Still, I figure I’m halfway there already. The hard part would be figuring out all the ways I still eat animal products and then coming up with alternatives to them. These are a few animal by-products that I enjoy a on a regular basis that giving them up will test my willpower:

o Yogurt in my cereal each morning.
o Half and half in my coffee.
o Eggs in my favorite Pei Wei Pad Thai, hardboiled with a salad, scrambled.
o Honey in those terrific Starbucks hot chai tea lattes. (My vegan friend Paul says he eats honey on occasion because only happy bees make honey.

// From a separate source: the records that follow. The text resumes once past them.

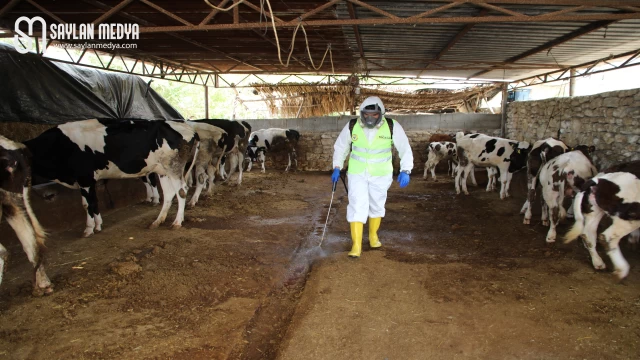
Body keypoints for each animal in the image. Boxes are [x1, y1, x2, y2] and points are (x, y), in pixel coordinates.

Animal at [23, 118, 198, 236]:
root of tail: (189, 129)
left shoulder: (84, 178)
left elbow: (87, 204)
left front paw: (89, 229)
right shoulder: (89, 180)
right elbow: (93, 202)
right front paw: (97, 225)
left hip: (174, 167)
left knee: (182, 191)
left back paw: (177, 222)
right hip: (163, 169)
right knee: (169, 193)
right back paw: (158, 221)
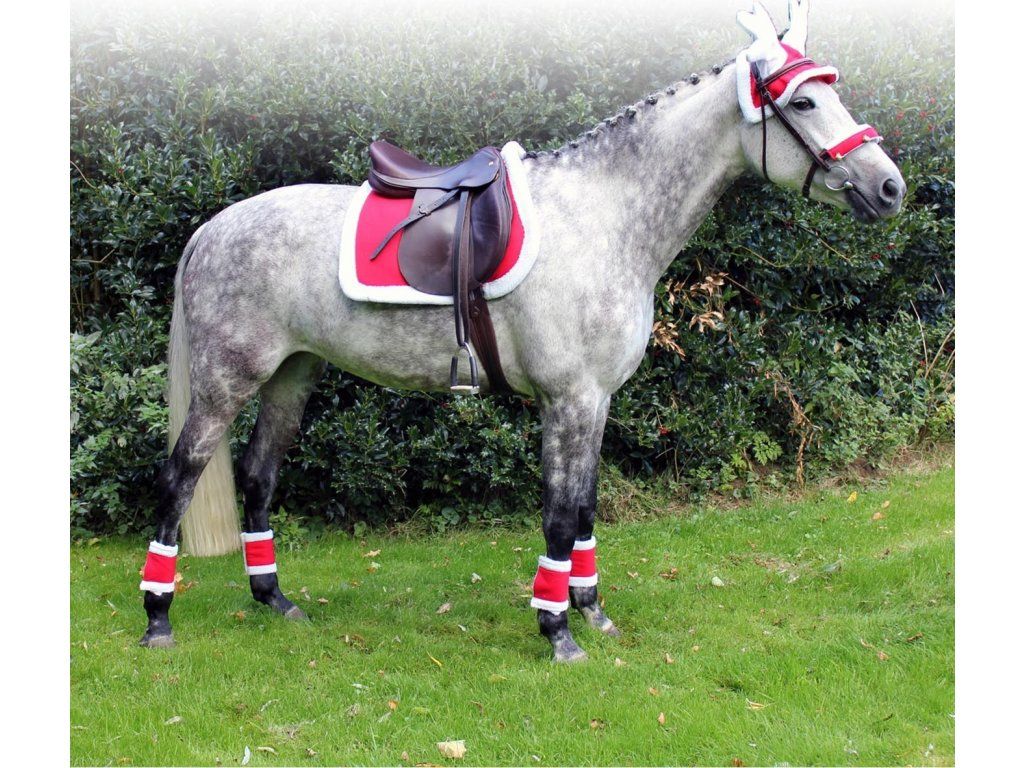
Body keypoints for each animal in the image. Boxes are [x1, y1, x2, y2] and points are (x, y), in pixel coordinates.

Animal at [138, 0, 905, 662]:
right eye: (803, 101)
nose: (890, 187)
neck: (604, 215)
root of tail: (211, 229)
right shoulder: (568, 398)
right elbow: (561, 515)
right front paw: (558, 631)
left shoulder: (597, 401)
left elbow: (587, 507)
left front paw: (592, 612)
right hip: (226, 380)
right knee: (179, 477)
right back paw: (157, 618)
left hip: (291, 375)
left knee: (258, 475)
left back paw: (274, 600)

So, he doesn’t feel like he’s oppressing them by partaking of it.)
o Cheese on pizza, on salads, on sandwiches, on vegetables, as a dip for chips, as an hors d’oeuvre, on other kinds of cheese, etc. Cheese is one of those high-fat foods along with peanut butter (and to a lesser extent avocado and hummus) that I will eat until I am too fat to move. I wonder how much of my goal I could accomplish simply by resisting the cheese?

This is, of course, only the first part of the process. Next, I suppose I should come up with a list of vegan equivalences or other changes to my diet (do I have to have yogurt with breakfast everyday, for instance?) to replace the ova and lacto I’m currently consuming. Then I suppose at the end of the month I need to have some kind of “results show” where I catalog any health benefits or detriments I have observed in the preceding 30 days.

Droms shares from the pamphlet “Why Vegan” by Vegan Outreach a few of the more compelling reasons to hold to a vegan lifestyle. My favorites are:
o The American Dietetic Association reports that, on average, vegetarians have lower body weight, cholesterol, blood pressure, and rates of type 2 diabetes, heart disease, prostate cancer, and colon cancer.
and
o Having enough compassion and discipline to choose the vegan lifestyle permits you to smugly refer to nonvegans as “murderers” while they eat.

Comments? Suggestions? Ridicule?

(photos published by GOOD Magazine)

1 comment:

Unknown said...

The human body manufacture's all the cholesterol it needs. High cholesterol problems arise when we take in outside sources via dairy and meat. Calcium may be good for the bones but other sources like broccoli are also great and don't increase cholesterol levels. The reason Dromis' cholesterol improved is because he wasn't consuming an animals.

Natural sugars are fine, no problem for our bodies to digest. Processed, high caloric sugars cause us to gain weight because our bodies have a tougher time breaking it down.

Basically, if it didn't come out of the earth, it's going to give us a problem.